SRC/zla_hercond_c.f(3) | Library Functions Manual | SRC/zla_hercond_c.f(3) |
NAME
SRC/zla_hercond_c.f
SYNOPSIS
Functions/Subroutines
double precision function zla_hercond_c (uplo, n, a, lda,
af, ldaf, ipiv, c, capply, info, work, rwork)
ZLA_HERCOND_C computes the infinity norm condition number of
op(A)*inv(diag(c)) for Hermitian indefinite matrices.
Function/Subroutine Documentation
double precision function zla_hercond_c (character uplo, integer n, complex*16, dimension( lda, * ) a, integer lda, complex*16, dimension( ldaf, * ) af, integer ldaf, integer, dimension( * ) ipiv, double precision, dimension ( * ) c, logical capply, integer info, complex*16, dimension( * ) work, double precision, dimension( * ) rwork)
____________________
*Exercise tasks*
**a.** List every argument that the zla_hercond_c manual page above declares with an integer type, including integer arrays.
**b.** Write the next part of the zla_hercond_c manual page, picking up right after its final declaration line.

*Excerpted data*
____________________
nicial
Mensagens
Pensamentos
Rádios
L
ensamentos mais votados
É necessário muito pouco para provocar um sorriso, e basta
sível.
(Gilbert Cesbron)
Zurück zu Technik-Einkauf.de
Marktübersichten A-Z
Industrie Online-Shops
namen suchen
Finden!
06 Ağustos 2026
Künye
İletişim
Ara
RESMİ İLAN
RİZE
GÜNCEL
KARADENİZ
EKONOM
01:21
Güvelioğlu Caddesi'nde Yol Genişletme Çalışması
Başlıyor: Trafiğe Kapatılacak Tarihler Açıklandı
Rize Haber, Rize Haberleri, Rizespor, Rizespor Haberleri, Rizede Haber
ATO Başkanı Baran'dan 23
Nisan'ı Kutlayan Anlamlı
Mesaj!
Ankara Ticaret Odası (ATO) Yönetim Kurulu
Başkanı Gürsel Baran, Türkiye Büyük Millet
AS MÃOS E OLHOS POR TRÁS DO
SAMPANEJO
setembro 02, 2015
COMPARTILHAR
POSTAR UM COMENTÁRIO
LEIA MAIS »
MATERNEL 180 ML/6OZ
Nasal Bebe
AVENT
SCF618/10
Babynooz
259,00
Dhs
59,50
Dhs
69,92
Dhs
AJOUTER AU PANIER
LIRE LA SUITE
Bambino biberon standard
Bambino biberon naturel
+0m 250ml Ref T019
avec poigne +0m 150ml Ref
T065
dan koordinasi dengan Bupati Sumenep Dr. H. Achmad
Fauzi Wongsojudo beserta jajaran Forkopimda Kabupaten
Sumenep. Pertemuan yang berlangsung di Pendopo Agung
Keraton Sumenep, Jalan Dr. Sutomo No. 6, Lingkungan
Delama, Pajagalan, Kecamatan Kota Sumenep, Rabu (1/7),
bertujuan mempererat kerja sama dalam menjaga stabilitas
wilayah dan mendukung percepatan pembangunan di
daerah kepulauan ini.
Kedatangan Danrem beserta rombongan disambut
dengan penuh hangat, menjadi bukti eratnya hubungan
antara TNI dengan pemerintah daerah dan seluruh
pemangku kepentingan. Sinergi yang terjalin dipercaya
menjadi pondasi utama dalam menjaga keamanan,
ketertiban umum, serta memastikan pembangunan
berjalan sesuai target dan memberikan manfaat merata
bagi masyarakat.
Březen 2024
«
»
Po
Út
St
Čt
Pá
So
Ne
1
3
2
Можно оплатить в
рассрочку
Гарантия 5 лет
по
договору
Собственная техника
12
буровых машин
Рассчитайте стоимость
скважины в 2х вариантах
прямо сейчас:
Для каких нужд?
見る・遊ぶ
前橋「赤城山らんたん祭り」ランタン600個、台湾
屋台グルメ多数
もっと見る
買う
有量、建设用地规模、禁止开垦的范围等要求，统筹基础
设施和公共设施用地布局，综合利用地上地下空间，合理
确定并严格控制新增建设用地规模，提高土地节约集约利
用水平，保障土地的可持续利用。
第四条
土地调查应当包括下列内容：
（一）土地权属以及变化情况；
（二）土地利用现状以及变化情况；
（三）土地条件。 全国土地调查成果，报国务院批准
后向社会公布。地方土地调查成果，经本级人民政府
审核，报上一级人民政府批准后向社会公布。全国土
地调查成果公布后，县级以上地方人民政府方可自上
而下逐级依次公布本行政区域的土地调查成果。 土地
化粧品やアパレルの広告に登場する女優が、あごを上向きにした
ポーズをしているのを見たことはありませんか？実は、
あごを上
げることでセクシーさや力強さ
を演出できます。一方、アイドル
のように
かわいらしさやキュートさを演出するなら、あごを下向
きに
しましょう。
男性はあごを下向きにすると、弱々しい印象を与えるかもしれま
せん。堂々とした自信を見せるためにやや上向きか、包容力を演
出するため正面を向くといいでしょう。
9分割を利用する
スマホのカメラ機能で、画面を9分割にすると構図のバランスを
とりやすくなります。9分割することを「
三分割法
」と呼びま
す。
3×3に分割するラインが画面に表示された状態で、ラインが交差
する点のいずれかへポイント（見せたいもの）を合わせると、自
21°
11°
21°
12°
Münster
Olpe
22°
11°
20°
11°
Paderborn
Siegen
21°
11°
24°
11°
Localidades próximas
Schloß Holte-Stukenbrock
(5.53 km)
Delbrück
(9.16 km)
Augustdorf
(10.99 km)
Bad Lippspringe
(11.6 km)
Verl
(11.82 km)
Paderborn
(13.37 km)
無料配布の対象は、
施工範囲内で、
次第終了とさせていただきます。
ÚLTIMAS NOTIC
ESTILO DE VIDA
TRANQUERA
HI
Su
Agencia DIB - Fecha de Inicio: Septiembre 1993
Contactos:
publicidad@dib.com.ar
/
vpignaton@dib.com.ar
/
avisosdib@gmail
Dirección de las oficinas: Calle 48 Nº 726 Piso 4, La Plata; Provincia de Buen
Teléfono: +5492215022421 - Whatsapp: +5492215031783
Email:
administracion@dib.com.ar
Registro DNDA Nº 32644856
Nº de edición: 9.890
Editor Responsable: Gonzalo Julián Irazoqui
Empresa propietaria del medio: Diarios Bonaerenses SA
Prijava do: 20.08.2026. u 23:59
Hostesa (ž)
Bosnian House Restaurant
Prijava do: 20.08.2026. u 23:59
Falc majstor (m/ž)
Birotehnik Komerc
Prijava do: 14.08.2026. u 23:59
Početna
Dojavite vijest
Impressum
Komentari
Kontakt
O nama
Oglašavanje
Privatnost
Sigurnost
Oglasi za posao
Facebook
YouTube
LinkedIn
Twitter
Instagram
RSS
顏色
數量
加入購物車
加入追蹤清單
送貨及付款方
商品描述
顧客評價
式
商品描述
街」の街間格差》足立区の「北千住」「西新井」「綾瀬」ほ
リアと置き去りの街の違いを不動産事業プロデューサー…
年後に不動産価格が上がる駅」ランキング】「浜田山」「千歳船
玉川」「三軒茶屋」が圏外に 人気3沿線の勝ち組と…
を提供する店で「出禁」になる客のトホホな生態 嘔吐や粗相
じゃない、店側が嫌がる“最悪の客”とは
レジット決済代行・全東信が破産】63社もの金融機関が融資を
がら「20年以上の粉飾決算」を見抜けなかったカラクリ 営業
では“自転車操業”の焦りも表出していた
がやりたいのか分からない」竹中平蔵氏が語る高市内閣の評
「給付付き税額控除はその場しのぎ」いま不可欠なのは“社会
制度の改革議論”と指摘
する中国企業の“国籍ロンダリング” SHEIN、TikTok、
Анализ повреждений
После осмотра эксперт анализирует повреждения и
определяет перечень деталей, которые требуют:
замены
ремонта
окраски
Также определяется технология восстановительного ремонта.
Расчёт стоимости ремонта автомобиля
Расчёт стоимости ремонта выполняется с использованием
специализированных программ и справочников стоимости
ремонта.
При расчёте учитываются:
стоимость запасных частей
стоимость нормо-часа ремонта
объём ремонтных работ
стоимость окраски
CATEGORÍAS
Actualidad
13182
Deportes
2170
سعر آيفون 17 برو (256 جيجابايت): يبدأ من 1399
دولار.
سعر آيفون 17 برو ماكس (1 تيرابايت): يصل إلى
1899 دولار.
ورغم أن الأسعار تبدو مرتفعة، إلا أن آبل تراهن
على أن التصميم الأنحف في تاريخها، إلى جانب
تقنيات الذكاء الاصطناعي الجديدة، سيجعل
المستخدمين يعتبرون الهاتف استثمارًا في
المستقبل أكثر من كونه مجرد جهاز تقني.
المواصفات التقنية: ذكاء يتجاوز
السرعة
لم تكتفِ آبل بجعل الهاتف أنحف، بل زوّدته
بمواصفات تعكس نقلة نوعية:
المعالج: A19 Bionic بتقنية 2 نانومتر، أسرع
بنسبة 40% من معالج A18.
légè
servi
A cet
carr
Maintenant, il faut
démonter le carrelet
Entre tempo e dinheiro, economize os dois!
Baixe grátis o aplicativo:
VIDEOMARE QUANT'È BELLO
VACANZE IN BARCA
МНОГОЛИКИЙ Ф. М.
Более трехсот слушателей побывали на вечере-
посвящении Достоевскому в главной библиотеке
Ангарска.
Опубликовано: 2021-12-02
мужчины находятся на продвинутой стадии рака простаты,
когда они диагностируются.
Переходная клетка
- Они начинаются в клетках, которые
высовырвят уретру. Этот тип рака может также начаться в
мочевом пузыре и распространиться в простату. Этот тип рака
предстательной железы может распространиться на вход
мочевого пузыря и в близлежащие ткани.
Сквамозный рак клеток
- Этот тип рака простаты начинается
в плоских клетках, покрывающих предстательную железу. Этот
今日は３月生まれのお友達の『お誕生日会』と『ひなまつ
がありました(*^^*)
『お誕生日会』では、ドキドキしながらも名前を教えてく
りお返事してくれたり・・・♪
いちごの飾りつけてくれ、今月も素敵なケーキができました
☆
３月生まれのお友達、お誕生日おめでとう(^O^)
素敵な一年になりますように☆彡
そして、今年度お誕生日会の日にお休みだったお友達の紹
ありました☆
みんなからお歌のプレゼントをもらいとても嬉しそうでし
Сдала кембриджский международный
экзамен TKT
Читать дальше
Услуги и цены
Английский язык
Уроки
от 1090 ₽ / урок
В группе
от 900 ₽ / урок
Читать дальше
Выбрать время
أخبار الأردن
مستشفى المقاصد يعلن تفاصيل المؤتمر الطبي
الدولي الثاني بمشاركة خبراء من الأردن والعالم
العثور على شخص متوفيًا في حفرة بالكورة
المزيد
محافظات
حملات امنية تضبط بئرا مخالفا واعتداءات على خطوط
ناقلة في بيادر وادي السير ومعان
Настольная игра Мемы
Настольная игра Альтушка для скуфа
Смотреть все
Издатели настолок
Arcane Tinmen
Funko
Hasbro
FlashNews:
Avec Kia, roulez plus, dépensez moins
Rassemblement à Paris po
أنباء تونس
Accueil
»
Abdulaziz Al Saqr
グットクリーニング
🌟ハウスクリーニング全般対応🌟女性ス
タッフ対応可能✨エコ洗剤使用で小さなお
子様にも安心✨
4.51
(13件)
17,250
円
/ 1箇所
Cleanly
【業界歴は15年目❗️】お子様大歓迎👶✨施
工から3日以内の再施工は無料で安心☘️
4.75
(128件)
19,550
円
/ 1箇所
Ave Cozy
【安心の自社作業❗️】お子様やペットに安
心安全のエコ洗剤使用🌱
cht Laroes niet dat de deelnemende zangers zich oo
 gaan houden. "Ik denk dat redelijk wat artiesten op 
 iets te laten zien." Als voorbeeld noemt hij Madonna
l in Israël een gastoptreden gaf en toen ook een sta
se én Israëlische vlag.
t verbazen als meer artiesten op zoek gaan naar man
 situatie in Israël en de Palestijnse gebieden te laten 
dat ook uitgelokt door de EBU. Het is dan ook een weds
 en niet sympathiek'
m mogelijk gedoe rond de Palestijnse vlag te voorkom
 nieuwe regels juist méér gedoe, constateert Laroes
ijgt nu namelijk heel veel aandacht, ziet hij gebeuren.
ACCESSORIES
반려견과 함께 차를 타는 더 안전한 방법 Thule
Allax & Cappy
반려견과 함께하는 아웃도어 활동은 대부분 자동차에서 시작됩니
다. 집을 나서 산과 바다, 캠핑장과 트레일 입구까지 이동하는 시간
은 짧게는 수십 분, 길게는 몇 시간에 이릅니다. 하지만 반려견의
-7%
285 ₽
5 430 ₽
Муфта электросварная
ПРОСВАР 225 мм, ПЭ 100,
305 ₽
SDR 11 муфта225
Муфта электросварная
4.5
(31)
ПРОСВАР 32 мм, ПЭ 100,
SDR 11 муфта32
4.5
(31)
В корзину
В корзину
____________________
*Answer set*
**a.** n, lda, ldaf, ipiv, info

**b.**
ZLA_HERCOND_C computes the infinity norm condition number of op(A)*inv(diag(c)) for Hermitian indefinite matrices.
Purpose:
ZLA_HERCOND_C computes the infinity norm condition number of op(A) * inv(diag(C)) where C is a DOUBLE PRECISION vector.
Parameters
UPLO
UPLO is CHARACTER*1 = 'U': Upper triangle of A is stored; = 'L': Lower triangle of A is stored.
N
N is INTEGER The number of linear equations, i.e., the order of the matrix A. N >= 0.
A
A is COMPLEX*16 array, dimension (LDA,N) On entry, the N-by-N matrix A
LDA
LDA is INTEGER The leading dimension of the array A. LDA >= max(1,N).
AF
AF is COMPLEX*16 array, dimension (LDAF,N) The block diagonal matrix D and the multipliers used to obtain the factor U or L as computed by ZHETRF.
LDAF
LDAF is INTEGER The leading dimension of the array AF. LDAF >= max(1,N).
IPIV
IPIV is INTEGER array, dimension (N) Details of the interchanges and the block structure of D as determined by CHETRF.
C
C is DOUBLE PRECISION array, dimension (N) The vector C in the formula op(A) * inv(diag(C)).
CAPPLY
CAPPLY is LOGICAL If .TRUE. then access the vector C in the formula above.
INFO
INFO is INTEGER = 0: Successful exit. i > 0: The ith argument is invalid.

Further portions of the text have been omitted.